That went fast!  It’s hard to believe that the ChiCrossCup is up again.  Hopefully you’re in stellar form and ready to rip. Regardless, taking a bit of time to plan out the schedule is key.

Recovery is absolutely crucial, and weekly and monthly stints should be worked out now.  If you wait for your body and/or mind to pick a time for rest based on how you feel it will inevitably come at the wrong time.  A weeks’ worth of training and racing should be with 2 or 3 hard days including race day.  Age, experience and time of the season all have a hand in your set up, and a typical “on” week should look something like this:

Monday – Strength training or off completely

Tuesday – Easy ride for 1 to 2 hours

Wednesday – Hard ride.  Bandit race, intervals, etc.

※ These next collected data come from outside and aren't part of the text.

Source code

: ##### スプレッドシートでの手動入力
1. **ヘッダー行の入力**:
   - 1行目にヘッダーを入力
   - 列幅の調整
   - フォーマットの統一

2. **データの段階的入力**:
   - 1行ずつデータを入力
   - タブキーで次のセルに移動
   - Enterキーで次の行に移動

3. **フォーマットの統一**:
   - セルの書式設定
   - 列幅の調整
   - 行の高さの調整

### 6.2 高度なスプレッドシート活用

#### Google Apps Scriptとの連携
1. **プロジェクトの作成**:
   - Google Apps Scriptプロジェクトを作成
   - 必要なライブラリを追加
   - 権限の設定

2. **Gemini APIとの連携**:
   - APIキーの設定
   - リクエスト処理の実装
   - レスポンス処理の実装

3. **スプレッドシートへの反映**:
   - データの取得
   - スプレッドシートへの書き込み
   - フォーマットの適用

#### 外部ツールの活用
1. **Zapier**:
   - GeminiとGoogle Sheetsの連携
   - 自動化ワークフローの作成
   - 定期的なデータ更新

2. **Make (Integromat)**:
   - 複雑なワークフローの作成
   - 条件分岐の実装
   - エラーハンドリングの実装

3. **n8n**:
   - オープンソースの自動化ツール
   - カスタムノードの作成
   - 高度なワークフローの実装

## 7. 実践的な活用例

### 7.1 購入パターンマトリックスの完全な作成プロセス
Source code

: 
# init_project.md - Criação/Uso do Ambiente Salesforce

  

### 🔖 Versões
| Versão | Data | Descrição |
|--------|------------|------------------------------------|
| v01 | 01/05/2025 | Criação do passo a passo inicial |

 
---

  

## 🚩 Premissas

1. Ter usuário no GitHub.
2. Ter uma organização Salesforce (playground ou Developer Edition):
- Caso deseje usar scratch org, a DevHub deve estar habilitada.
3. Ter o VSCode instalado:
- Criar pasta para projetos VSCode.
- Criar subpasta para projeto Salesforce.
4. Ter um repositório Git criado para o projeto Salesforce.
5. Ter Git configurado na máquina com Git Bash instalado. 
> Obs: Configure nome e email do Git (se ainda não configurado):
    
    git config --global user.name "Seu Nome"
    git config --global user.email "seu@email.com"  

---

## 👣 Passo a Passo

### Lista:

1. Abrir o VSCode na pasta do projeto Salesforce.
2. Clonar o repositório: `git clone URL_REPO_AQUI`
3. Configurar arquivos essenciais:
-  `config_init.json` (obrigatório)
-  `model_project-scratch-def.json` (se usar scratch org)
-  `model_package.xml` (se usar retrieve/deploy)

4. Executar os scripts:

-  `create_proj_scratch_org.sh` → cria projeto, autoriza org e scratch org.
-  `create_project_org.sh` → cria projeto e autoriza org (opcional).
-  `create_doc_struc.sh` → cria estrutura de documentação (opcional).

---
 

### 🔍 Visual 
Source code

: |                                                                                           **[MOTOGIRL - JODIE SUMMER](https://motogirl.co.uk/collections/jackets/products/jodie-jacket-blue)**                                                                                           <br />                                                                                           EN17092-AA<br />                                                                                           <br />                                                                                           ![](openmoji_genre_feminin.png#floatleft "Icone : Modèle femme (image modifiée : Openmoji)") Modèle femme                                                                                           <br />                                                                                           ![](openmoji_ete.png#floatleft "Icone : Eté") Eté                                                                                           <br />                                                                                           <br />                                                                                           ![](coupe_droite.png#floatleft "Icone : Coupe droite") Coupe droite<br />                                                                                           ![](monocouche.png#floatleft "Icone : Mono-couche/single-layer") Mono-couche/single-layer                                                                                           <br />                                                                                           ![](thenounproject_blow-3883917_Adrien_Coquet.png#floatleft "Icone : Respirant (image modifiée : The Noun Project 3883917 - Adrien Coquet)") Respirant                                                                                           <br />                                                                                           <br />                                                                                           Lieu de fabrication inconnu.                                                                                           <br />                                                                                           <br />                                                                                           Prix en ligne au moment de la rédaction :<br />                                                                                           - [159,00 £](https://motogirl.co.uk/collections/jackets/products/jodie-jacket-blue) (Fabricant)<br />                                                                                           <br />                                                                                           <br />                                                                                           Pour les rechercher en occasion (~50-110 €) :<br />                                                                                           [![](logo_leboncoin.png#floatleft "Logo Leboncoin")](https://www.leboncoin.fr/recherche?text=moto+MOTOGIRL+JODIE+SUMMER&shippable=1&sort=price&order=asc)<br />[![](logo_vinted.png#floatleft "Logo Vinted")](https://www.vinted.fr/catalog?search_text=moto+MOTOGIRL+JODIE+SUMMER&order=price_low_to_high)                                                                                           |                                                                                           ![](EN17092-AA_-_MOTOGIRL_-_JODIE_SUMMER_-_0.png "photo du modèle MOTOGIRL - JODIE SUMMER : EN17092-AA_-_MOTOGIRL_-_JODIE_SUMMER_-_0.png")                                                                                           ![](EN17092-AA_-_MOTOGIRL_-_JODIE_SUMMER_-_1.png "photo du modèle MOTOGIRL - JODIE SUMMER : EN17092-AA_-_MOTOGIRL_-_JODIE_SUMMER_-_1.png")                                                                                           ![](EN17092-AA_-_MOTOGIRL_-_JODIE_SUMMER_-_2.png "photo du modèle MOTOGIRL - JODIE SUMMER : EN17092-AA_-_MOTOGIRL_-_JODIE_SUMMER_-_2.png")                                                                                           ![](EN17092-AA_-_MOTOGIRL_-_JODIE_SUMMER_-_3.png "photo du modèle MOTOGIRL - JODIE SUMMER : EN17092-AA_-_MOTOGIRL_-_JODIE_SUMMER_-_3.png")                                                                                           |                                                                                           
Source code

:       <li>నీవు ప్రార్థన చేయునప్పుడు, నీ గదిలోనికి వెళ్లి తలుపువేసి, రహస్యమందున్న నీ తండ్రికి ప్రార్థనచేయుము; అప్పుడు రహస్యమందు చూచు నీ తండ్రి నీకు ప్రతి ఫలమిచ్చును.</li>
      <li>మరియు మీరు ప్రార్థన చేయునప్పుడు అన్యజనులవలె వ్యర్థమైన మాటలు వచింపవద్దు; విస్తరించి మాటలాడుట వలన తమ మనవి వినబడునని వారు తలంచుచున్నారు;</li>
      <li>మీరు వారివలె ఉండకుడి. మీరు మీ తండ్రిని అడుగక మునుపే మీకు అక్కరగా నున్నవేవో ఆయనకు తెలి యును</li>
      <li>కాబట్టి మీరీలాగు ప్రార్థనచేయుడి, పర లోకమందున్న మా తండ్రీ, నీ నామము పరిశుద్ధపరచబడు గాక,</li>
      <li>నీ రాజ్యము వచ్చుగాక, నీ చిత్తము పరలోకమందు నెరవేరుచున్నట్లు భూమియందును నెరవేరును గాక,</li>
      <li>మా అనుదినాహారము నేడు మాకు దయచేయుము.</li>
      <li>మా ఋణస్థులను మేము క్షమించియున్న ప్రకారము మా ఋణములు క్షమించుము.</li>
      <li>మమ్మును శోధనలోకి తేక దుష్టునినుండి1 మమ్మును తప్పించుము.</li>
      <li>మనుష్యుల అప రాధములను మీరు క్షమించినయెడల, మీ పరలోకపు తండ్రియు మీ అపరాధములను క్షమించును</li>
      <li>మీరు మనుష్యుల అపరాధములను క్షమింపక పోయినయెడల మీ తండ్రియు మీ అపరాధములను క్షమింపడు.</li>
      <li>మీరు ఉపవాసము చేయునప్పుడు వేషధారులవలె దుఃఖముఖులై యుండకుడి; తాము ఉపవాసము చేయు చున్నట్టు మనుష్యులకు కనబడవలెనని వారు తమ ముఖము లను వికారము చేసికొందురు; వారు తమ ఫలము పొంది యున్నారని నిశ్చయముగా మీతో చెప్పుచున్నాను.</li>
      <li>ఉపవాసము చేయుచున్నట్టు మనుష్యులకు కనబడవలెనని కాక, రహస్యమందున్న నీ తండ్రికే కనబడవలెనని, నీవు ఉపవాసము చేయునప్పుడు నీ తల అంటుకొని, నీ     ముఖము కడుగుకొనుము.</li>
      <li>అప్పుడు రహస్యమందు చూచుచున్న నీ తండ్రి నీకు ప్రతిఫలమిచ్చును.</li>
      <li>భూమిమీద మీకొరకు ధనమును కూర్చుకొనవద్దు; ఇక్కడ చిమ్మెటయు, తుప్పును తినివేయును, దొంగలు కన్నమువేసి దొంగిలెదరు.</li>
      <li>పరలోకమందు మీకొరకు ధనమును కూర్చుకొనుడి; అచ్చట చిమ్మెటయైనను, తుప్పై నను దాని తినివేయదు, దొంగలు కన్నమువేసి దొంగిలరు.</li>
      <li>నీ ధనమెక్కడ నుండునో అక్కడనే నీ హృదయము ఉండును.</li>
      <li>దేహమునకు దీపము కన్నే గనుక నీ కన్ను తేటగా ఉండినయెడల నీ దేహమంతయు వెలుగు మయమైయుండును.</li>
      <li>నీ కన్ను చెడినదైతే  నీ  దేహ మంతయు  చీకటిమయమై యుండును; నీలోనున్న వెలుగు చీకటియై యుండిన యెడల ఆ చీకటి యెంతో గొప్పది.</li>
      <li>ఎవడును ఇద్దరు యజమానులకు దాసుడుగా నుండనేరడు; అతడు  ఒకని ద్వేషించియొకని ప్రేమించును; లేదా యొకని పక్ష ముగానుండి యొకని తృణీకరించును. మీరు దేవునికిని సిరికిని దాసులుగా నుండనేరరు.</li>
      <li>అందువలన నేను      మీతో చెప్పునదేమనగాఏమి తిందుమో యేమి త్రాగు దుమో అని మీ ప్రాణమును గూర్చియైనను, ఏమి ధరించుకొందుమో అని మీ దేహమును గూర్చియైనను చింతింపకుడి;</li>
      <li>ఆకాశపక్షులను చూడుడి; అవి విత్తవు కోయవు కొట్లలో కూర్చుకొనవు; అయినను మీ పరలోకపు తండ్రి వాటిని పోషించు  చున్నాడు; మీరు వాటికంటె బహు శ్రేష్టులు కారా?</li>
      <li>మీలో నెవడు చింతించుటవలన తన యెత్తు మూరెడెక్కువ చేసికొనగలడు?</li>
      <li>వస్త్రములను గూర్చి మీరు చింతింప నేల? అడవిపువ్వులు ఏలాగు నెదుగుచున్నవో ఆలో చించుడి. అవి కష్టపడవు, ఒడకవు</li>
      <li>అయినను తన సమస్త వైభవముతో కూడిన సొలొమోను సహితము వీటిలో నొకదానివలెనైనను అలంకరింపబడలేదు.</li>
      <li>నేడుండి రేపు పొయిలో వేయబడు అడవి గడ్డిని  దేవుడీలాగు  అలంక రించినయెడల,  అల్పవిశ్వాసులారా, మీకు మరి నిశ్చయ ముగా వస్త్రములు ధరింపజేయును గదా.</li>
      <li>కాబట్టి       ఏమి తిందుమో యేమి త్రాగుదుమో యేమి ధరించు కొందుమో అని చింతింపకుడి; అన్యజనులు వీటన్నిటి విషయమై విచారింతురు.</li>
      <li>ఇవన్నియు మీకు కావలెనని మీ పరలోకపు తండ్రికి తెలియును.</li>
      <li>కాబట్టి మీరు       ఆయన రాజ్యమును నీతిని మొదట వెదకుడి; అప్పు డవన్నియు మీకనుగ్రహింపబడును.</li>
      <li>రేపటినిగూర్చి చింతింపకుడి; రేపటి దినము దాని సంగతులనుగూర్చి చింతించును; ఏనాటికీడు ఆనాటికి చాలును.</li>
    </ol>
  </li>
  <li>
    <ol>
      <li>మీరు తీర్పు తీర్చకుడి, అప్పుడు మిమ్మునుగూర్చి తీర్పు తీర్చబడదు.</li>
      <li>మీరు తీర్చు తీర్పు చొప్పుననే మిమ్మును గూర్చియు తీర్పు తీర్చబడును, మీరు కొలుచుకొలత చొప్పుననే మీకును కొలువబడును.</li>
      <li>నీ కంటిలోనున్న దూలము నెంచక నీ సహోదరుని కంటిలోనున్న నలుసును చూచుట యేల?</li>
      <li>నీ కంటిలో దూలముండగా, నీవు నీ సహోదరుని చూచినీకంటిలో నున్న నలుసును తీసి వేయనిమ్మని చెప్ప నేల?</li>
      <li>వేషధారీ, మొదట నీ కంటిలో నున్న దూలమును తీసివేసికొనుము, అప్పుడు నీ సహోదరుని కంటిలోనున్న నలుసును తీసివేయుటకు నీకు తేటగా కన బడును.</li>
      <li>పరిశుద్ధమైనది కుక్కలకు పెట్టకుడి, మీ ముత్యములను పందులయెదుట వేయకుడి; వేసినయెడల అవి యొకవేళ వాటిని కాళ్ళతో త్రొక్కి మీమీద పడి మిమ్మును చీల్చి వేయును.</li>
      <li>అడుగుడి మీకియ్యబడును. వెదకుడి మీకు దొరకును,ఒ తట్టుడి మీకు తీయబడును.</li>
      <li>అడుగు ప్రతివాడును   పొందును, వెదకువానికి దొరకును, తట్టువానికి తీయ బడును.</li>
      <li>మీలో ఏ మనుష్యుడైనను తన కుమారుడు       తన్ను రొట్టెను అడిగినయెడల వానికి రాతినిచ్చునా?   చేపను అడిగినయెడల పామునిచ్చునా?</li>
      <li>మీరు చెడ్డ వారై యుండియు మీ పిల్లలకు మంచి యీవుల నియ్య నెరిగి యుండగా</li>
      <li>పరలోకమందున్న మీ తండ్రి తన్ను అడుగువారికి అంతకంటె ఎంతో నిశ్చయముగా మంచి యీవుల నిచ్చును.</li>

Thursday – Easy skills ride.  Starts, barriers, turns, sand, etc.  Keep it under 1.5 hours and focus on the finer points.

Friday – Off

Saturday – Opener – 1 to 1.5 hours with 2 or 3 short, hard efforts

Sunday – Race

 

Monthly schedules are usually 3 or 4 weeks of hard training and racing followed by a recovery week.   Start with your most important race, presumably Montrose, and work backward.  Most bike racers come in with optimal form 2 weeks after a rest week.  As example the scenario below should produce your best results in the 3rd and 4th weeks:

Week 1 – Rest week

Week 2 – On week with race on Sunday

Week 3 – On week with race on Sunday

Week 4 – On week with Race on Sunday

The downside to all of this is that with races almost every weekend you’ll have a few that fall at the end of your recovery weeks.  Those are most likely going to be your worst results because it takes a couple of high-intensity rides to re-boot.   You just can’t be your normal stellar self every weekend, but you can give yourself the opportunity to choose form based on the importance of each race in the series.

See you in the deep, dark Woods of Caldwell.